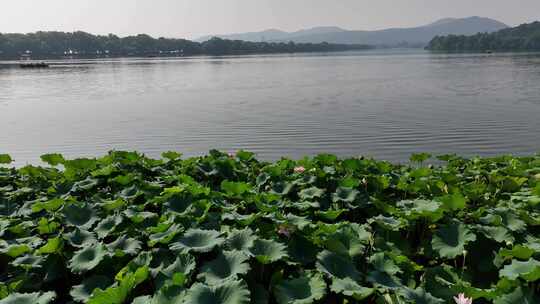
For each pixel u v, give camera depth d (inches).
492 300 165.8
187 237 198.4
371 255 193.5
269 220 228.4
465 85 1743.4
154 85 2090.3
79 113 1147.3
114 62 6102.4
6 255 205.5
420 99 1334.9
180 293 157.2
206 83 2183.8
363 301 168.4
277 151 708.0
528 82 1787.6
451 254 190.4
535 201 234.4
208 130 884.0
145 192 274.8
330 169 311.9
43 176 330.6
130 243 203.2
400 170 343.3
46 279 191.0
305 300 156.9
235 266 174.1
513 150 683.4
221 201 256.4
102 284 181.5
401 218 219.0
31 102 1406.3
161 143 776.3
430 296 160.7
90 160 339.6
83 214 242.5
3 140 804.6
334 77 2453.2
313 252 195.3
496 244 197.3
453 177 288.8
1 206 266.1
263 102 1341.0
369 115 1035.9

• • • •

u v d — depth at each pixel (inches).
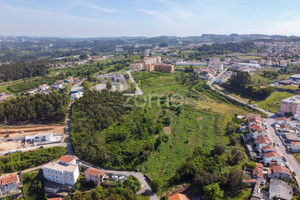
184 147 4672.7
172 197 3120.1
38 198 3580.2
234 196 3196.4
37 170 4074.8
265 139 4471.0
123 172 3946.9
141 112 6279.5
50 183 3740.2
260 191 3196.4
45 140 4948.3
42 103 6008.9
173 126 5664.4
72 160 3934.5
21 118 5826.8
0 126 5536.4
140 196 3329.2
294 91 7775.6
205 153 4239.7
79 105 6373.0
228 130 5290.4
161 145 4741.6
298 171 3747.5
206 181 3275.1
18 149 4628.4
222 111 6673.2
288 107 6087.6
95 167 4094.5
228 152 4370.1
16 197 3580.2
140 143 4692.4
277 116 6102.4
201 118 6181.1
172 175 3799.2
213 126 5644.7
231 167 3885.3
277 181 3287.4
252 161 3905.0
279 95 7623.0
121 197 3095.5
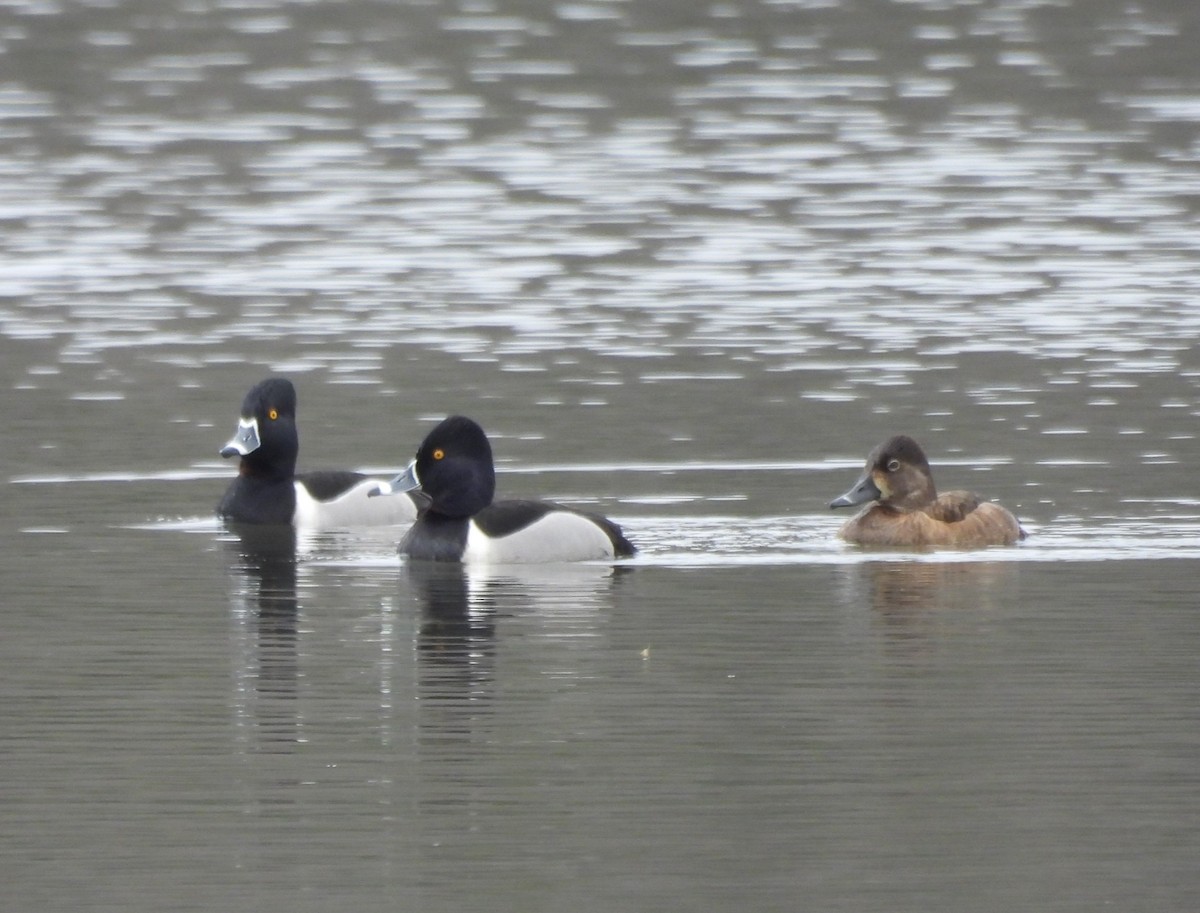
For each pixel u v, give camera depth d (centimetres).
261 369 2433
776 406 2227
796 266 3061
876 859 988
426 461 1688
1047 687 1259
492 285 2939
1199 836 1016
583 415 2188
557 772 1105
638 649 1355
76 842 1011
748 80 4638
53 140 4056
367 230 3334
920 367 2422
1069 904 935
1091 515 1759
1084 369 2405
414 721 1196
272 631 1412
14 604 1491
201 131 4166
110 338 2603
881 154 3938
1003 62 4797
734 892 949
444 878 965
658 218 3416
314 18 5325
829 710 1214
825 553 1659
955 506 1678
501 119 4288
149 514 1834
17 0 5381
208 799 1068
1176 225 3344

• • • •

YOUR INSTRUCTIONS: Copy exactly the stretch of data above from the line with "400 170 343.3" through the line with "369 115 1035.9", and omit all other lines.

OUTPUT:
400 170 343.3
46 279 191.0
305 300 156.9
235 266 174.1
513 150 683.4
221 201 256.4
102 284 181.5
401 218 219.0
31 102 1406.3
161 143 776.3
430 296 160.7
90 160 339.6
83 214 242.5
3 140 804.6
334 77 2453.2
313 252 195.3
496 244 197.3
453 177 288.8
1 206 266.1
263 102 1341.0
369 115 1035.9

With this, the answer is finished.